I want to share a few stories about life with my mama, Hazel, and life with Alzheimer's Disease...
My dad passed away with his third heart attack and eventually my mother remarried. My mother and Dan both had marriages that lasted 30+ years and I believe they just did not want to spend their remaining years here on earth alone without companionship. They had a home in southern Ohio and one in Florida...where they spent approximately six months out of each year as "snowbirds" do!
I had never heard of Alzheimer's Disease but I learned from experience...starting the day after my stepdad's death when I "inherited" my mother. I wasn't around my mother a lot because of the distance between us most of the time and I wasn't aware of the shape her mind was in.
The first week or so after Dan's death I took Mom out to eat quite a bit...I knew by then something was very wrong and eating was something she truly related too.
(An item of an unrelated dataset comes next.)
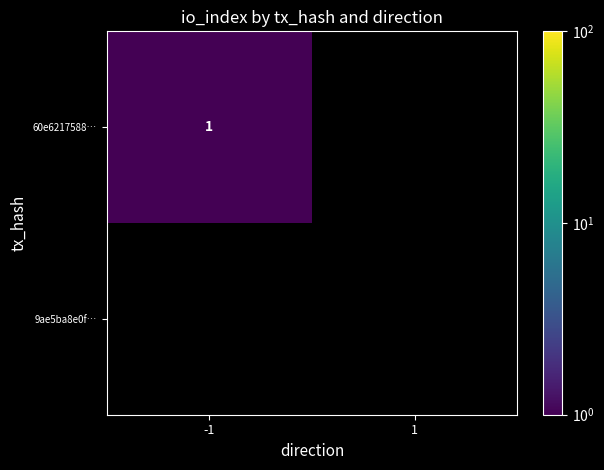

What is the maximum value for 60e6217588…?

1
At this time in her life she was tiny and I was thinking she had a voracious appetite for her size! Well, I was to learn later on that with Alzheimer's Disease one does not realize one is full...one just continues eating! There was the incident at KY Fried and the mirror she was facing while we were eating..."Oh!" she exclaimed..."Look at that old lady with white hair. She just keeps looking at me...I think she knows me"...and waved and talked to the "lady" the rest of the time she was munching on her chicken dinner!
Mirrors proved to be the enemy a few miles on down the road...A resounding crash against glass one day led me running into her room where my mother had thrown a glass of ice water at the mirror! "That old lady just keeps looking at me...everywhere I go she's there, too!" my mother exclaimed. Needless to say, my sons and I covered all the mirrors in the household except for the one in the bathroom after that...and on occasions my mother and the old "lady" held grand conversation!
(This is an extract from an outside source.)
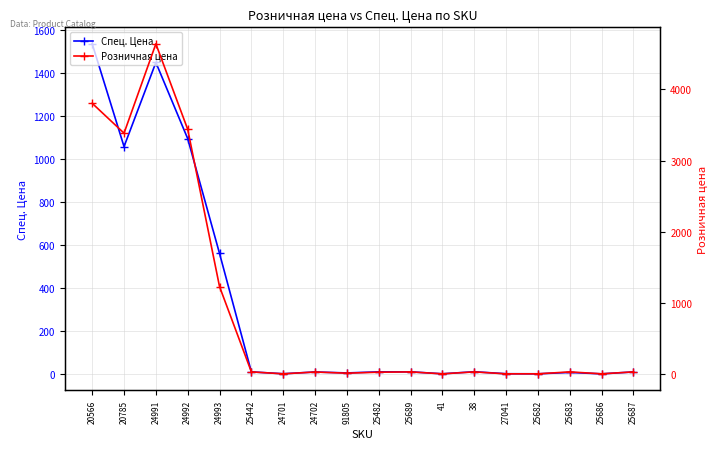

Reading left to right, extract all data points from this chart.

Спец. Цена: 20566=1535.3	20785=1057.9	24991=1448.7	24992=1094.6	24993=561.0	25442=10.8	24701=2.1	24702=10.3	91805=5.9	25482=10.9	25689=11.0	41=1.9	38=11.4	27041=2.2	25682=1.9	25683=8.2	25686=1.7	25687=10.4
Розничная цена: 20566=3804.0	20785=3385.0	24991=4639.0	24992=3439.0	24993=1231.0	25442=33.8	24701=7.0	24702=32.1	91805=16.0	25482=29.8	25689=33.8	41=6.9	38=33.8	27041=6.5	25682=6.9	25683=33.8	25686=6.9	25687=33.8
I am sure many others in the same position as I was at the time are acquainted with..."the baby"...My mother religiously cared for a large baby doll I had given her many years ago. It slowly became a living entity to her and in order to get her to go somewhere without it, I had to provide a babysitter. I would take the "baby" to my mother-in-law's house, sit it on the couch and return with a teary-eyed mother that missed her so! After maliciously cutting the "baby's" hair, she was transformed into a he and I went shopping for the traditional blue-instead of pink...once more.
We had three locks on each door that would lead to outside so escape was impossible...My mother tried to teach herself the fine art of lock-picking a few times...one fine memory was me finding her with two unlocked and when I scolded her-by now we had role reversals and she was my child-I turned just in time to stop her swing at me with a metal ball bat!
Eventually my mom stopped walking...not to fear! One of my sons would pick her up, put her in the car, and we would proceed with a long car ride...or sit her in her chair at the lake with one of us beside her, and continue our fishing and/or picnic...things she was used do doing before dementia took her life as she knew it.
I had my mother at home with me for five years...until it was medically impossible for me to keep her. Lots of memories and stories evolved from that time-some funny and some sad. I try to keep them alive and reflect on the humorous...I try to do this for Mama.